Strassenlaternen, Leuchtreklamen oder benachbarte Häuser – künstliches Licht ist für viele Menschen allgegenwärtig und beeinflusst auch die Tiere und Pflanzen in unserer Umwelt. Bei Nacht stört künstliches Licht die Bestäubung und Samenbildung von Pflanzen, wie Studien der Universität Bern an Kohldisteln (Cirsium oleraceum) erstmals zeigen. Für dieses Experiment stellte das Team um Eva Knop vom Institut für Ökologie und Evolution Strassenlaternen in den Berner Voralpen auf. Erste Ergebnisse präsentieren Knop und Co-Autorin Leana Zoller am 5. September 2016 auf der Jahrestagung der Gesellschaft für Ökologie (GfÖ) in Marburg, Deutschland. Unter dem Motto «150 years of ecology – lessons for the future» treffen sich hier rund 500 Ökologinnen und Ökologen aus 30 Ländern.

Kohldisteln im Lichtkegel einer Lampe wurden nachts sehr viel seltener von bestäubenden Insekten besucht als solche in Dunkelheit. «Durch das künstliche Licht haben die Pflanzen schlechtere Chancen sich fortzupflanzen», erläutert Knop.

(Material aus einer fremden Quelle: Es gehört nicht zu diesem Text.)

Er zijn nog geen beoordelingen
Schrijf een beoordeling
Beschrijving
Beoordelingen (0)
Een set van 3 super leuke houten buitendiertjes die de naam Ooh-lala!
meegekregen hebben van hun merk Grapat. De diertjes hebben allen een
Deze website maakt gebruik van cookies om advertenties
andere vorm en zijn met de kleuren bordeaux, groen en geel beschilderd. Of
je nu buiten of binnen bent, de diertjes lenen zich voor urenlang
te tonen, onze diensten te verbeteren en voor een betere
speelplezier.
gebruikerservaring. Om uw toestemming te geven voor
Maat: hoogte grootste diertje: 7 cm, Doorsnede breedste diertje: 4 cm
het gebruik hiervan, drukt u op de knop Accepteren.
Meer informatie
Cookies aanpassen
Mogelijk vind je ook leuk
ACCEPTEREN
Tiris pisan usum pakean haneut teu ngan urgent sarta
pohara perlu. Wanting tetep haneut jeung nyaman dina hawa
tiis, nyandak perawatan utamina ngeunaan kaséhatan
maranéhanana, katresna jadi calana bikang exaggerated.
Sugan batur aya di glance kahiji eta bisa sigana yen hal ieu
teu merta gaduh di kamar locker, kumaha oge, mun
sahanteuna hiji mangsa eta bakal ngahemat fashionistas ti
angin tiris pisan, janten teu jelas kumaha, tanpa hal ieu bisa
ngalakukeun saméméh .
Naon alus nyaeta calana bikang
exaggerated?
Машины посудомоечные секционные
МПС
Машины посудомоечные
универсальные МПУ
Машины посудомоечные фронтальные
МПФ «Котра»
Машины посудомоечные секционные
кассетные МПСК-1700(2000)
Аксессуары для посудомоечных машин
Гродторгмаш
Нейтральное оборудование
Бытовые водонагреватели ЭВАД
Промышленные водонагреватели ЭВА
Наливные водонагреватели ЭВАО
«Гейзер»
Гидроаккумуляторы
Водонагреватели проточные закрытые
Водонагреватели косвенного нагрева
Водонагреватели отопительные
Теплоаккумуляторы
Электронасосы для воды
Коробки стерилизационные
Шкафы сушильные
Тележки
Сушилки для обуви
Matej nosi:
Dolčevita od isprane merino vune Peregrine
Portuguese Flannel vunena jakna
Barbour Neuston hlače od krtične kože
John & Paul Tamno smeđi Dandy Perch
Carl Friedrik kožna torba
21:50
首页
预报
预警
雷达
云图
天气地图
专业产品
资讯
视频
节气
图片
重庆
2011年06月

Vor allem Nachtfalter und Käfer tragen nachts die Pollen von Blüte zu Blüte und finden die farblich unauffälligen Pflanzen über ihren Geruch. Warum das nächtliche Licht diese Bestäuber auf ihrer Nahrungssuche beeinflusst, erklärt Projektleiterin Knop so: «Wie viele andere Insekten werden die Bestäuber von der Lichtquelle angezogen und so von den Blüten weggelockt.» 

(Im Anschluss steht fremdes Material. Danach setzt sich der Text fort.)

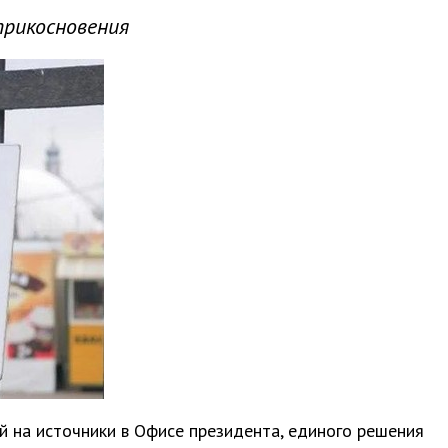
рикосновения
ой на источники в Офисе президента, единого решения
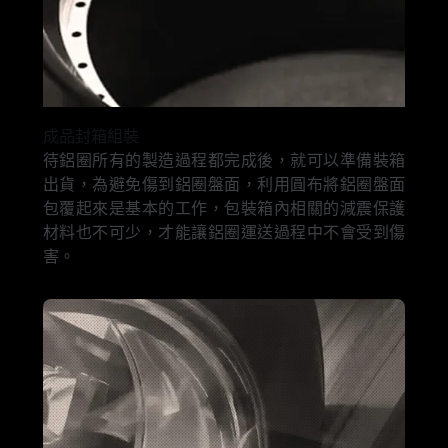
成品封箱組裝
待鋁圈所有的製造過程都完成後，就可以準備裝箱
出貨，為避免傷到鋁圈盤面，利用圓布將鋁圈盤面
包覆起來是基本的工作，包裝箱內相關的減震保護
材料也不可少，才能讓鋁圈運送過程中不會受到傷
害。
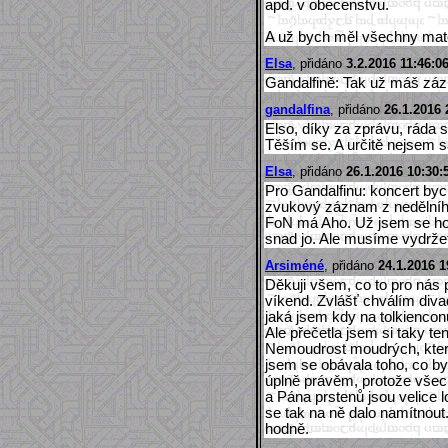
apd. v obecenstvu.
A už bych měl všechny materi
Elsa
, přidáno
3.2.2016 11:46:0
Gandalfině: Tak už máš zá
gandalfina
, přidáno
26.1.2016 
Elso, díky za zprávu, ráda 
Těším se. A určitě nejsem 
Elsa
, přidáno
26.1.2016 10:30:
Pro Gandalfinu: koncert byc
zvukový záznam z nedělního
FoN má Aho. Už jsem se ho 
snad jo. Ale musíme vydržet 
Arsiméné
, přidáno
24.1.2016 1
Děkuji všem, co to pro nás p
víkend. Zvlášť chválím divad
jaká jsem kdy na tolkienconu
Ale přečetla jsem si taky te
Nemoudrost moudrých, kter
jsem se obávala toho, co by
úplně právěm, protože všec
a Pána prstenů jsou velice l
se tak na ně dalo namítnout
hodně.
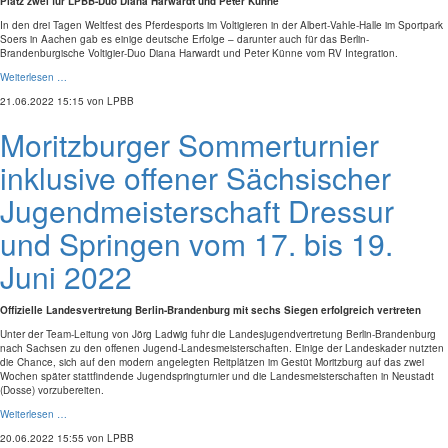
Platz zwei für LPBB-Duo Diana Harwardt und Peter Künne
In den drei Tagen Weltfest des Pferdesports im Voltigieren in der Albert-Vahle-Halle im Sportpark
Soers in Aachen gab es einige deutsche Erfolge – darunter auch für das Berlin-
Brandenburgische Voltigier-Duo Diana Harwardt und Peter Künne vom RV Integration.
Weiterlesen …
21.06.2022 15:15
von LPBB
Moritzburger Sommerturnier
inklusive offener Sächsischer
Jugendmeisterschaft Dressur
und Springen vom 17. bis 19.
Juni 2022
Offizielle Landesvertretung Berlin-Brandenburg mit sechs Siegen erfolgreich vertreten
Unter der Team-Leitung von Jörg Ladwig fuhr die Landesjugendvertretung Berlin-Brandenburg
nach Sachsen zu den offenen Jugend-Landesmeisterschaften. Einige der Landeskader nutzten
die Chance, sich auf den modern angelegten Reitplätzen im Gestüt Moritzburg auf das zwei
Wochen später stattfindende Jugendspringturnier und die Landesmeisterschaften in Neustadt
(Dosse) vorzubereiten.
Weiterlesen …
20.06.2022 15:55
von LPBB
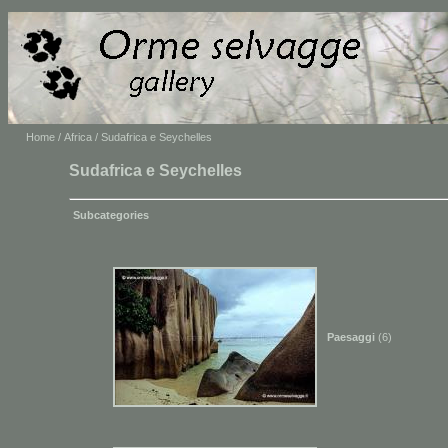
Home
/
Africa
/ Sudafrica e Seychelles
Sudafrica e Seychelles
Subcategories
Paesaggi
(6)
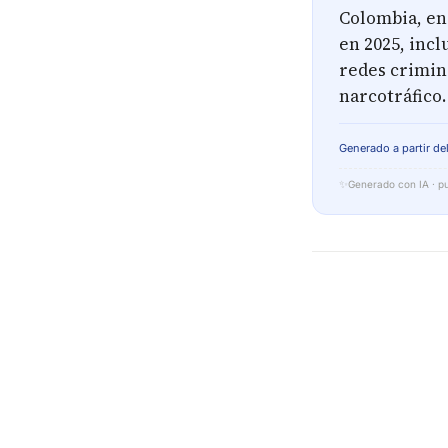
Colombia, en
en 2025, inc
redes crimin
narcotráfico.
Generado a partir del
✨
Generado con IA · pu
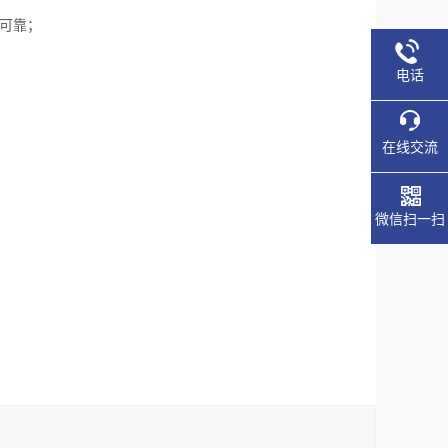
可靠；
电话
在线交流
微信扫一扫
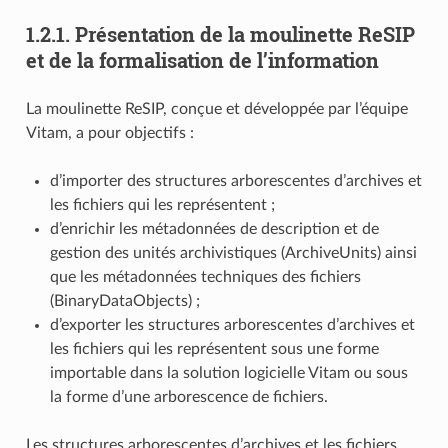
1.2.1.
Présentation de la moulinette ReSIP
et de la formalisation de l’information
La moulinette ReSIP, conçue et développée par l’équipe
Vitam, a pour objectifs :
d’importer des structures arborescentes d’archives et
les fichiers qui les représentent ;
d’enrichir les métadonnées de description et de
gestion des unités archivistiques (ArchiveUnits) ainsi
que les métadonnées techniques des fichiers
(BinaryDataObjects) ;
d’exporter les structures arborescentes d’archives et
les fichiers qui les représentent sous une forme
importable dans la solution logicielle Vitam ou sous
la forme d’une arborescence de fichiers.
Les structures arborescentes d’archives et les fichiers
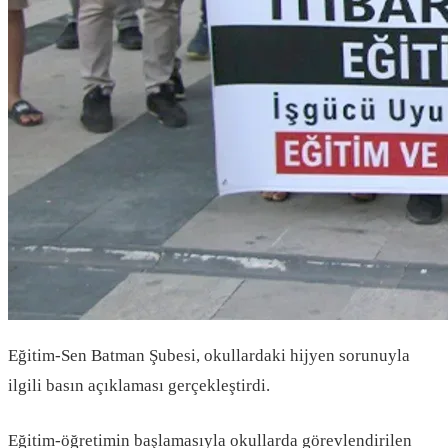
Eğitim-Sen Batman Şubesi, okullardaki hijyen sorunuyla
ilgili basın açıklaması gerçekleştirdi.
Eğitim-öğretimin başlamasıyla okullarda görevlendirilen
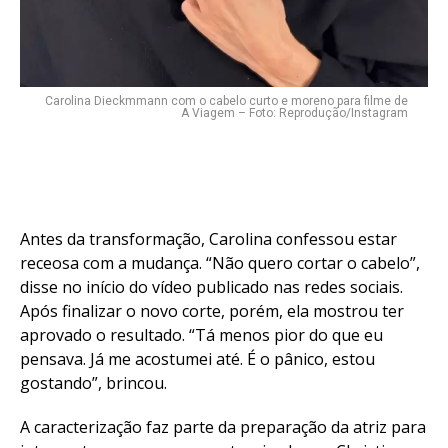
Email
Carolina Dieckmmann com o cabelo curto e moreno para filme de
A Viagem – Foto: Reprodução/Instagram
Antes da transformação, Carolina confessou estar
receosa com a mudança. “Não quero cortar o cabelo”,
disse no início do vídeo publicado nas redes sociais.
Após finalizar o novo corte, porém, ela mostrou ter
aprovado o resultado. “Tá menos pior do que eu
pensava. Já me acostumei até. É o pânico, estou
gostando”, brincou.
A caracterização faz parte da preparação da atriz para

Auf der Suche nach der Dunkelheit

Die nicht stachelige Kohldistel gedeiht nicht nur in den Alpen, sondern in allen Höhenlagen bis rund 3000 Meter über Meer. In die Berge sind die Forscherinnen für ihre Experimente ausgewichen, um absolute Dunkelheit bei Nacht zu finden. «Wir wollten in einer Region arbeiten, die noch keine Lichtverschmutzung aufweist», erklärt Zoller. «In den Städten sind lichtempfindliche Tiere möglicherweise bereits verschwunden.» Im Sommer 2015 untersuchten sie insgesamt 100 Pflanzen, die an fünf Standorten mit Lampen sowie fünf Standorten ohne künstliches Licht wuchsen. Die verwendeten LED-Lampen setzt die Schweiz standardmässig als Strassenlaternen ein. Unterstützt wird das Projekt vom Schweizerischen Nationalfonds.

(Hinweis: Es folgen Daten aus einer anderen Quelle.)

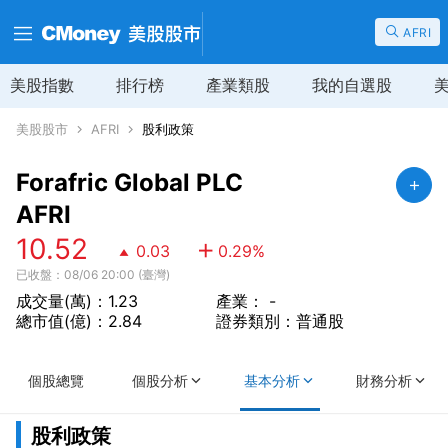
AFRI
美股指數
排行榜
產業類股
我的自選股
美股股市
AFRI
股利政策
Forafric Global PLC
AFRI
10.52
0.03
0.29
%
已收盤：08/06 20:00 (臺灣)
成交量(萬)：1.23
產業： -
總市值(億)：2.84
證券類別：普通股
個股總覽
個股分析
基本分析
財務分析
股利政策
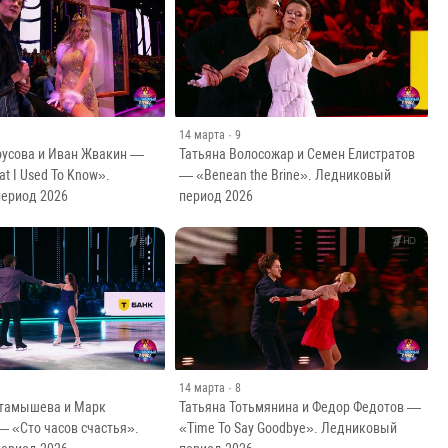
14 марта
· 9
русова и Иван Жвакин —
Татьяна Волосожар и Семен Елистратов
t I Used To Know».
— «Benean the Brine». Ледниковый
ериод 2026
период 2026
14 марта
· 8
ктамышева и Марк
Татьяна Тотьмянина и Федор Федотов —
— «Сто часов счастья».
«Time To Say Goodbye». Ледниковый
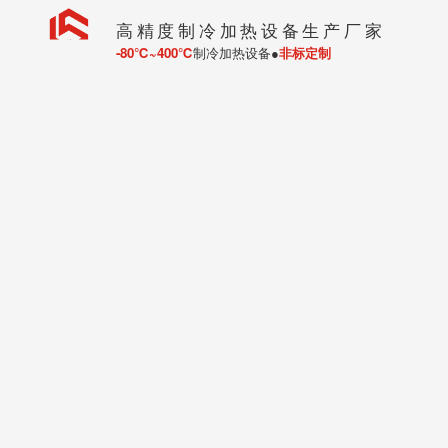
高精度制冷加热设备生产厂家
-80℃~400℃
制冷加热设备●
非标定制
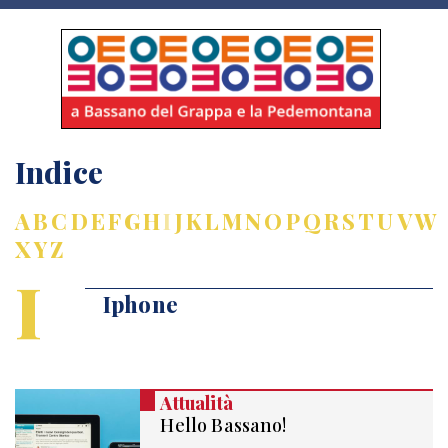
Indice
A
B
C
D
E
F
G
H
I
J
K
L
M
N
O
P
Q
R
S
T
U
V
W
X
Y
Z
I
Iphone
Attualità
Hello Bassano!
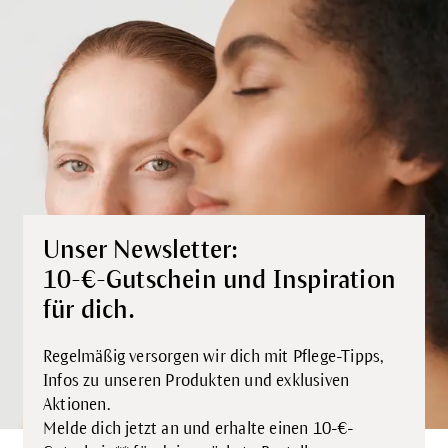
Unser Newsletter:
10-€-Gutschein und Inspiration
für dich.
Regelmäßig versorgen wir dich mit Pflege-Tipps,
Infos zu unseren Produkten und exklusiven
Aktionen.
Melde dich jetzt an und erhalte einen 10-€-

Welche Folgen der Rückzug der Bestäuber auf die Fortpflanzung der Kohldisteln hat, bezifferte das Forscherteam am Ende des Sommers: Um rund 20 Prozent geringer ist die durchschnittliche Samenausbeute pro Pflanze durch die nächtliche Beleuchtung. «Die Bestäubung am Tag kann die Verluste der Nacht nicht kompensieren», sagt Knop. Kohldisteln werden sowohl tagsüber als auch nachts bestäubt, wie Pilotstudien gezeigt hatten. Wie viele Arten in welchem Ausmass von der reduzierten Fruchtbarkeit durch das künstliche Licht betroffen sind, bleibt derzeit noch offen.

 

Angaben zur Publikation:

Zoller L, Knop E (2016): Artificial light at night disturbs nocturnal pollination service. In: Gesellschaft für Ökologie e.V. (Hrsg.): Verhandlungen der Gesellschaft für Ökologie, Band 46. Jahrestagung der Gesellschaft für Ökologie, 5. – 9. Sept. 2016 in Marburg. Görich & Weiershäuser, Marburg, S. 215.